A leading supermarket chain sought to launch a new brand of stores, necessitating a revamped store layout and advanced automation of systems to reduce operational costs and enhance efficiency in purchase and replenishment planning. This ambitious project required updating legacy systems with new demand forecasting capabilities and integrating various retail inventory systems. For this mission, the supermarket chain partnered with Softensity. This collaboration marked a significant milestone, as Softensity’s expert team provided bespoke solutions tailored to the supermarket’s complex requirements.
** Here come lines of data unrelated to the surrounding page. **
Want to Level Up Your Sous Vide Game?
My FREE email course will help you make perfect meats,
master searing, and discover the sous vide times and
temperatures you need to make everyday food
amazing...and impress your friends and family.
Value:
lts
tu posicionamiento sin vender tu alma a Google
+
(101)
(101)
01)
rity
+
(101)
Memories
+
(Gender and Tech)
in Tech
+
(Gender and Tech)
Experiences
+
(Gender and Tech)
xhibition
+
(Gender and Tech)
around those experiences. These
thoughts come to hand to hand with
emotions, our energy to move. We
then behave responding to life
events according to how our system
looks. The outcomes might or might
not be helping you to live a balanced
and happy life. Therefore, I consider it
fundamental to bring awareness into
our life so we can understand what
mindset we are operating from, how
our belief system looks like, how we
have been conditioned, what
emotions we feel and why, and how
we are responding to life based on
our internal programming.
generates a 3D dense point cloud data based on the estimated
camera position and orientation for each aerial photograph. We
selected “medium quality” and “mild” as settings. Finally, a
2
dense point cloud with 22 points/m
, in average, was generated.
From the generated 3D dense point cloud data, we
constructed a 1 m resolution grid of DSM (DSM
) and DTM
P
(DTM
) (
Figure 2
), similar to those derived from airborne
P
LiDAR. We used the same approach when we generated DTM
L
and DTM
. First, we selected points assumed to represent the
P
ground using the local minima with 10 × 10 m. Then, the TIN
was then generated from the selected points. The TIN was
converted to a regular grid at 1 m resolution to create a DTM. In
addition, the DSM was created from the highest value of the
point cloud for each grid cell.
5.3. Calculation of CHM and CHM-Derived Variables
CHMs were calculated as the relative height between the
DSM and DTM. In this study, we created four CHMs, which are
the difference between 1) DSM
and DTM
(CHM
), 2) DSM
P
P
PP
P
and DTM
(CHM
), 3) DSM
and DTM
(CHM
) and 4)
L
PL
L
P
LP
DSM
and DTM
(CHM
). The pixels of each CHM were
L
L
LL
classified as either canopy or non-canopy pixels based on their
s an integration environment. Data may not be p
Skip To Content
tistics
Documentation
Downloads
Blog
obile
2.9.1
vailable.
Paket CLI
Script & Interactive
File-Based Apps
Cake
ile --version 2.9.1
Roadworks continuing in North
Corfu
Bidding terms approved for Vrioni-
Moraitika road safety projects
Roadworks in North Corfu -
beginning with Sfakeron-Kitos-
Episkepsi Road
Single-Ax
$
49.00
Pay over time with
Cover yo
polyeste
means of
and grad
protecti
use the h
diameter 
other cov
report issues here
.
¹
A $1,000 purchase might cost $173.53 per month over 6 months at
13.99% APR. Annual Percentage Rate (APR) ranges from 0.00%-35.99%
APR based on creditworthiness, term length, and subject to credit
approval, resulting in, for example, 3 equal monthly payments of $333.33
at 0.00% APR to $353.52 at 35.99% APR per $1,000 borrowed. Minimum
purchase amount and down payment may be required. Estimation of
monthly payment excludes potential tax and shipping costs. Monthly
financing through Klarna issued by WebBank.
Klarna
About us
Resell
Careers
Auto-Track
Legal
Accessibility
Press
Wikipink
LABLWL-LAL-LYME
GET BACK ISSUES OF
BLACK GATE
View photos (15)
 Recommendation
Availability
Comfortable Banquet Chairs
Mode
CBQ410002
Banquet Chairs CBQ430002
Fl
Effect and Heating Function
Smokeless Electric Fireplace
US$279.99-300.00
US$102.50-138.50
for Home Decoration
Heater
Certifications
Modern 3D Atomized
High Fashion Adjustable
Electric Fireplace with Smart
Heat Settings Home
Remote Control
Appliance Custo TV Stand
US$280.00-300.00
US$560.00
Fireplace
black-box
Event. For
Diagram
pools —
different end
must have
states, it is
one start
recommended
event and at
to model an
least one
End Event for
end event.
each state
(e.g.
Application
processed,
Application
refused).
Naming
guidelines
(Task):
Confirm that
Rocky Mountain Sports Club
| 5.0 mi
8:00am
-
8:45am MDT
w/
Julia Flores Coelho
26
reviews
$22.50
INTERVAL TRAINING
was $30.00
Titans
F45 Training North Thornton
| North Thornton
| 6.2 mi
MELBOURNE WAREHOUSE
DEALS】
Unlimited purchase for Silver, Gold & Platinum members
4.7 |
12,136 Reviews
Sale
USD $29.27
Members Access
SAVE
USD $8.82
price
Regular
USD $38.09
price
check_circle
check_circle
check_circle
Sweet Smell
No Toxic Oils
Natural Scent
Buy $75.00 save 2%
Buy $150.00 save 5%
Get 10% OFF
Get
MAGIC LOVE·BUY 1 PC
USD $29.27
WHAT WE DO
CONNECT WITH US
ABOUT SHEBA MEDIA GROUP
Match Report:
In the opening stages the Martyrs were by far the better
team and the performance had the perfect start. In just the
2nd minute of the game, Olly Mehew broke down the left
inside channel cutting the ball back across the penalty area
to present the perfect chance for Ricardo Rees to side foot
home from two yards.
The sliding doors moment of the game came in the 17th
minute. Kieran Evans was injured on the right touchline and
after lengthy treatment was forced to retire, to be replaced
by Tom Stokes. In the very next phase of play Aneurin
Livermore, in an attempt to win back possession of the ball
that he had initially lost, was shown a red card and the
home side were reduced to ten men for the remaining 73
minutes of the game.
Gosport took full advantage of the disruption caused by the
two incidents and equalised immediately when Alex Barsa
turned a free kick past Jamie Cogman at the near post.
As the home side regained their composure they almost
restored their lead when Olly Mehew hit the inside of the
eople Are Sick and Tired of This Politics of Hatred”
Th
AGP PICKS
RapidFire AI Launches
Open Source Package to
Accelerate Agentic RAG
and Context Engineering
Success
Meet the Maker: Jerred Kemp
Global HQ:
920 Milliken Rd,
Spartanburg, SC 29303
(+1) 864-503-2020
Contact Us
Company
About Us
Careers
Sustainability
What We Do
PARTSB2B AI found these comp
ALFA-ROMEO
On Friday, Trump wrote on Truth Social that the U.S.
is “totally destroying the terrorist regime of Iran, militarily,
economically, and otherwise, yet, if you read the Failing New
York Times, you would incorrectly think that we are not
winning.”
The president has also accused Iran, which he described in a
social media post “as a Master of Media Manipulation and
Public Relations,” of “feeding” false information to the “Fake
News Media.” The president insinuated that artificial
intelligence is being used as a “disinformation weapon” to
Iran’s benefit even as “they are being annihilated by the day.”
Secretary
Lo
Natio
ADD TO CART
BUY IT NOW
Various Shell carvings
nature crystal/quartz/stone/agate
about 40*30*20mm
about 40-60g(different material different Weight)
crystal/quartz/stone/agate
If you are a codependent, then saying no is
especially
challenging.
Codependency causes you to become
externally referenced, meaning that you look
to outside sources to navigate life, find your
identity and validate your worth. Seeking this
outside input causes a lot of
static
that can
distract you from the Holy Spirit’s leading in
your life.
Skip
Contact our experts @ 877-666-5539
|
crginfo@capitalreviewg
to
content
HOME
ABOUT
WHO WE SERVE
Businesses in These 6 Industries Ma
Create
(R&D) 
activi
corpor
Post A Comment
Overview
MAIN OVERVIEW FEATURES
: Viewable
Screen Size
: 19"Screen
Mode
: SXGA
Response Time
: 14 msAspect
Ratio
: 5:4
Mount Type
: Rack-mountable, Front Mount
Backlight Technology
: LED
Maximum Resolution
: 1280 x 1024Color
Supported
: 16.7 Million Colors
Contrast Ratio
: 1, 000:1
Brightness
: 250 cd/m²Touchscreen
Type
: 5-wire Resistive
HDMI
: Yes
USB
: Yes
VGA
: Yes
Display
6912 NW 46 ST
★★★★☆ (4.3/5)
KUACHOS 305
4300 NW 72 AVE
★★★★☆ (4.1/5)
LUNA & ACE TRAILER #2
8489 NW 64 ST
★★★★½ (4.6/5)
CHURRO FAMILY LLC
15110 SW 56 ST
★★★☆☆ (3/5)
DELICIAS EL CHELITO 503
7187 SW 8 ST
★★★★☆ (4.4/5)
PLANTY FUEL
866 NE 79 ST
The synergy between the supermarket chain and Softensity resulted in innovative solutions that streamlined operations and improved overall efficiency.
The Challenge
The primary challenge was to update and integrate the supermarket’s legacy store management systems (IRMA), Infor ION POS, and LogicBlox IDE with modern technologies such as Angular and AWS compute and storage services. The goal was to implement advanced automation to reduce operational costs and improve efficiency in purchase and replenishment planning. Additionally, the supermarket needed new demand forecasting capabilities to enhance its inventory management.
The Solution
Softensity’s team of developers, specializing in custom software development, tackled this challenge head-on by developing a new Forecast and Replenishment application. This application was integrated with the client’s legacy systems, POS, and inventory management systems. The integration leveraged machine learning for demand forecasting and automated optimization for replenishment plans, leading to efficient vendor purchase planning. The solution utilized ML ensembles, including multiple regression analyses, optimization algorithms for order quantity and safety stock, and advanced ML methods such as Fast Fourier Transform for items with sparse sales. MAPE and other error checking methods were coupled with data visualization for learning and operational analyses. The integration with point of sales systems enabled purchase analysis and aggregate demand forecasting (multi-echelon). Real-time queue analysis was used to understand and smooth data arrivals on purchasing systems. Furthermore, Softensity implemented Infor Birst for data visualization and operational reporting, providing the supermarket chain with actionable insights and improved decision-making capabilities.
Achievements
The successful integration and modernization of the supermarket’s systems led to remarkable results: – Enhanced store performance with a 20% improvement in in-stock metrics. – Achieved a 30% reduction in back store inventory levels. – Labor costs were reduced by five times due to automation in purchase efficiency and replenishment planning. – Overall operational costs were considerably lowered, enabling improved margins. – The implementation of Infor Birst for data visualization and operational reporting.
Conclusion
This case study exemplifies the power of collaboration and innovation in retail management. Together, Softensity and the supermarket chain successfully harnessed advanced technologies to create a streamlined, efficient system that not only meets current demands but also sets the stage for future growth. The partnership highlights the importance of combining technical expertise with a deep understanding of industry-specific challenges to deliver impactful solutions.